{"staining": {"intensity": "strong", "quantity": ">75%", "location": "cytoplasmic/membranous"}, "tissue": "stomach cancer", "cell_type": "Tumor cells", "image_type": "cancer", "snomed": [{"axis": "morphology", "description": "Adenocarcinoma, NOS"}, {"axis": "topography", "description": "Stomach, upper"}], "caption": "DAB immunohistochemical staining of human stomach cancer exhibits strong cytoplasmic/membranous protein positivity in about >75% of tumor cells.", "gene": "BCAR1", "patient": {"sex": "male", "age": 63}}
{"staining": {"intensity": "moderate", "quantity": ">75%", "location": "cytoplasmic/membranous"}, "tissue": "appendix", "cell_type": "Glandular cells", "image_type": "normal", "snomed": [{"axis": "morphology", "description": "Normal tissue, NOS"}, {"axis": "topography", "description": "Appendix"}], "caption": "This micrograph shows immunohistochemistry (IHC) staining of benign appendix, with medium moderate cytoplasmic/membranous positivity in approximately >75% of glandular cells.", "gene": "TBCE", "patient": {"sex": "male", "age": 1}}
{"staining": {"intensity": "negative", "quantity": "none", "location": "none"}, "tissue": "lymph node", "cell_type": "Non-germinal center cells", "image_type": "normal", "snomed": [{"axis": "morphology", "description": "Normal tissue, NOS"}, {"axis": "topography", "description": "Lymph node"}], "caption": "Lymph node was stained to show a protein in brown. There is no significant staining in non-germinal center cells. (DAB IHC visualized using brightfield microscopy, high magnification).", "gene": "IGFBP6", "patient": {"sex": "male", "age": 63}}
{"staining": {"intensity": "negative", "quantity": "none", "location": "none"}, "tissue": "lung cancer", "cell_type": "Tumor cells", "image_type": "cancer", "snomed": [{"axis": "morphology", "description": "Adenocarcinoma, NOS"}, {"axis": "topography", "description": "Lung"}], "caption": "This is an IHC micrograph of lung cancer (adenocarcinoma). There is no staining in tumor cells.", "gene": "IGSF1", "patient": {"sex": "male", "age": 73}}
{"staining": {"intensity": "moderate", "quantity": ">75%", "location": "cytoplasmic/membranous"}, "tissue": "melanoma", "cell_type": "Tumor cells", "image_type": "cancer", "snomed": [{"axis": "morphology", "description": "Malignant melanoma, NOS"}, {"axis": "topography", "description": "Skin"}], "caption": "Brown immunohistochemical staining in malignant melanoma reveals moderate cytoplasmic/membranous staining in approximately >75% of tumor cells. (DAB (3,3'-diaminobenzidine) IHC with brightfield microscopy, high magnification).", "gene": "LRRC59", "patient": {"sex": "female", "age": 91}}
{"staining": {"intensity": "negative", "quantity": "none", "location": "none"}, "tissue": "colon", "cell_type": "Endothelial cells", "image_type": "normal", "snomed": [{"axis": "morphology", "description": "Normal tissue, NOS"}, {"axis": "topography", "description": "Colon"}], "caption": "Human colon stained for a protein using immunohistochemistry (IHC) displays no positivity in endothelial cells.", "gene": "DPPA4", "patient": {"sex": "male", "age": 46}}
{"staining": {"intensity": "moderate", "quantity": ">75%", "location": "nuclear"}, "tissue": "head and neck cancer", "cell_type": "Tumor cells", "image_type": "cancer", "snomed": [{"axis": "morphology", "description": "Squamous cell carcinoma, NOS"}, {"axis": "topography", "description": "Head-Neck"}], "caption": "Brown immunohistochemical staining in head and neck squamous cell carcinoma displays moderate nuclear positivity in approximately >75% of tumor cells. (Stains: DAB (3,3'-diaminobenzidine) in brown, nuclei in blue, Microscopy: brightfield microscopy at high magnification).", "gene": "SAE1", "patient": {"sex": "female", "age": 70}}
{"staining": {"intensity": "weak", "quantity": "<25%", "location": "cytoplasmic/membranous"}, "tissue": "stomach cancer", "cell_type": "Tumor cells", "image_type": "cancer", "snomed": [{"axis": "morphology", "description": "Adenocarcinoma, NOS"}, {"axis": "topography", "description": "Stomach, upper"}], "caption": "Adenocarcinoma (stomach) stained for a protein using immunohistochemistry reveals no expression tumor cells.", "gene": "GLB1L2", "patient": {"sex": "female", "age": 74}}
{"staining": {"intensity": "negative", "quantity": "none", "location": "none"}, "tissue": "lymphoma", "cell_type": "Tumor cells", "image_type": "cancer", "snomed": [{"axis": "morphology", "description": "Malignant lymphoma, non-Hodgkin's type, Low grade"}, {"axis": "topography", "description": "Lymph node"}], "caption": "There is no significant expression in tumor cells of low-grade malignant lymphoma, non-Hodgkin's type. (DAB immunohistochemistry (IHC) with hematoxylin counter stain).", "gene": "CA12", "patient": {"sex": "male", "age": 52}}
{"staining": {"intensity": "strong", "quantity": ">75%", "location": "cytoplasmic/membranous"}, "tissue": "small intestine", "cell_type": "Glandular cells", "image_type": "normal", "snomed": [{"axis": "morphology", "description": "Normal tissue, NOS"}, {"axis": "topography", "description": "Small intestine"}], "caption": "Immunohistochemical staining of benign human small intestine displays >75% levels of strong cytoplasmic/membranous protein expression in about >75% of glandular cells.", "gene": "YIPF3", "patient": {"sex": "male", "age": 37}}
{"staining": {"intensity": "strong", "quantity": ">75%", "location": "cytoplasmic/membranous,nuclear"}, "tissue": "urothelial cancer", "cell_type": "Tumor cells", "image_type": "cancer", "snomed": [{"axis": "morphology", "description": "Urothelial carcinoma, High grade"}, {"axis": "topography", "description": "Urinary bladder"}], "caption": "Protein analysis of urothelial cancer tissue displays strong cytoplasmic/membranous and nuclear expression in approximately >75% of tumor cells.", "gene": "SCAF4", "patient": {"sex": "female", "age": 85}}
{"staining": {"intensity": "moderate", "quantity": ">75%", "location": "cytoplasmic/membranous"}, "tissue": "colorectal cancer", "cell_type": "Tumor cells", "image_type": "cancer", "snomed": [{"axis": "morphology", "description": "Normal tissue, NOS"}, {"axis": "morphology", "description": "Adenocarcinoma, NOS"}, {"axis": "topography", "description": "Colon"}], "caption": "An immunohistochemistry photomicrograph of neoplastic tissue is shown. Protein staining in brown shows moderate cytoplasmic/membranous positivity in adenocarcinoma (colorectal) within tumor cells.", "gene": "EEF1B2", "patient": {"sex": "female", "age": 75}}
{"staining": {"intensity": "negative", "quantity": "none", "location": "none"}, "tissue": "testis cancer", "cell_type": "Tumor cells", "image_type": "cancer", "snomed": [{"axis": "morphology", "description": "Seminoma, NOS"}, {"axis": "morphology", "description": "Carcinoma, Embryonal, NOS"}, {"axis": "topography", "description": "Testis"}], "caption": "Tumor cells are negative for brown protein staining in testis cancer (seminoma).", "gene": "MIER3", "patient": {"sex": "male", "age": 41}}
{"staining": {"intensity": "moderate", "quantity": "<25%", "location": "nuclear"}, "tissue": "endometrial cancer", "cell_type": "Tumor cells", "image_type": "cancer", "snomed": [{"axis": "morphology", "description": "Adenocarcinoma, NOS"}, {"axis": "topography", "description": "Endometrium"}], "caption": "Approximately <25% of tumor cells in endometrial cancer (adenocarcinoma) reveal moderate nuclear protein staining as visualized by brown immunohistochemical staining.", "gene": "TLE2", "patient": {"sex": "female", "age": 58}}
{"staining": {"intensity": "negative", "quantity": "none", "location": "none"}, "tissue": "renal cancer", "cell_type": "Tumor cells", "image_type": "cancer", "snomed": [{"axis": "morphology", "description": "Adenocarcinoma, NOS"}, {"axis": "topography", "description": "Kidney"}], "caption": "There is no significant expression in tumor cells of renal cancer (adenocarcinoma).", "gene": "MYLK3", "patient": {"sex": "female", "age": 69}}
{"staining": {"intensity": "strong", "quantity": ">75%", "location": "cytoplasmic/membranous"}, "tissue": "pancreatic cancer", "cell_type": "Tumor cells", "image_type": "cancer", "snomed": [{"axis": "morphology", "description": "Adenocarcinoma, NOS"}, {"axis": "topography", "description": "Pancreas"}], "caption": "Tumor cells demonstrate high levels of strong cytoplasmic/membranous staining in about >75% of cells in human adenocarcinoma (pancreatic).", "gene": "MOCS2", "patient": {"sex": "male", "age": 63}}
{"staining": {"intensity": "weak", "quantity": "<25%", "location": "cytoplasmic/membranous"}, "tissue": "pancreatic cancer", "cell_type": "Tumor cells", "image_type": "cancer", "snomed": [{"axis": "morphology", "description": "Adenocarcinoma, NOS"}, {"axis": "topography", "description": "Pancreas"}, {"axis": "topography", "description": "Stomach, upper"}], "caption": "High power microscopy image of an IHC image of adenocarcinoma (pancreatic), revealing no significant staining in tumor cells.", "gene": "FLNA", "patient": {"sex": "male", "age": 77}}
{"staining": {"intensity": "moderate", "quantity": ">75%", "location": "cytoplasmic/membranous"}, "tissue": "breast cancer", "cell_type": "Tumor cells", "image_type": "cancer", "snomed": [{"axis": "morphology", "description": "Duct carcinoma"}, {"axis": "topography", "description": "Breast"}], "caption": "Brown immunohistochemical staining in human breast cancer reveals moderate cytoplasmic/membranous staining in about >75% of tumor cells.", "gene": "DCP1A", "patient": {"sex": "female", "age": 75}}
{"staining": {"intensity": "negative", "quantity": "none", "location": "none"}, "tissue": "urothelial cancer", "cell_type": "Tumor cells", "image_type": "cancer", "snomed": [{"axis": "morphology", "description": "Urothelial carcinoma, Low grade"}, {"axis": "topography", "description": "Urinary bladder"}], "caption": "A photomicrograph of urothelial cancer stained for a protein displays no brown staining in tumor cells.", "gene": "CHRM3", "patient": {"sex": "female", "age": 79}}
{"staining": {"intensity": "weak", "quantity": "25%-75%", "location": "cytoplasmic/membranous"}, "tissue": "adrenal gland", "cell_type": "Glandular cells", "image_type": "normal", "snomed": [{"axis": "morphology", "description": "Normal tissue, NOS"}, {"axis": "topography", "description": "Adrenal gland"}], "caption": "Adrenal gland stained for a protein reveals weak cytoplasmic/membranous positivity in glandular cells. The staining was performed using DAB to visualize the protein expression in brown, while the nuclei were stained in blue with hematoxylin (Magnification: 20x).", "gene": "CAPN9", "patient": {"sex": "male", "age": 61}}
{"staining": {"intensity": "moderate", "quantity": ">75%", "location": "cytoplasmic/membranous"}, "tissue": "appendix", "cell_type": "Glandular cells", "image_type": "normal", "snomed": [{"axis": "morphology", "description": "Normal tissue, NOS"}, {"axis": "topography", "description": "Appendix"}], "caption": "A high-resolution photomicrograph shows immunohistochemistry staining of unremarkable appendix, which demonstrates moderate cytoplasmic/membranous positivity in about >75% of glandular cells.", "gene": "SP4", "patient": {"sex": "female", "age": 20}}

____

(WHAT YOU ARE ASKED TO DO) Could you return all lines from the data above that contain the string "Pancreas"?

(SOLUTION FOR THIS TASK)
{"staining": {"intensity": "strong", "quantity": ">75%", "location": "cytoplasmic/membranous"}, "tissue": "pancreatic cancer", "cell_type": "Tumor cells", "image_type": "cancer", "snomed": [{"axis": "morphology", "description": "Adenocarcinoma, NOS"}, {"axis": "topography", "description": "Pancreas"}], "caption": "Tumor cells demonstrate high levels of strong cytoplasmic/membranous staining in about >75% of cells in human adenocarcinoma (pancreatic).", "gene": "MOCS2", "patient": {"sex": "male", "age": 63}}
{"staining": {"intensity": "weak", "quantity": "<25%", "location": "cytoplasmic/membranous"}, "tissue": "pancreatic cancer", "cell_type": "Tumor cells", "image_type": "cancer", "snomed": [{"axis": "morphology", "description": "Adenocarcinoma, NOS"}, {"axis": "topography", "description": "Pancreas"}, {"axis": "topography", "description": "Stomach, upper"}], "caption": "High power microscopy image of an IHC image of adenocarcinoma (pancreatic), revealing no significant staining in tumor cells.", "gene": "FLNA", "patient": {"sex": "male", "age": 77}}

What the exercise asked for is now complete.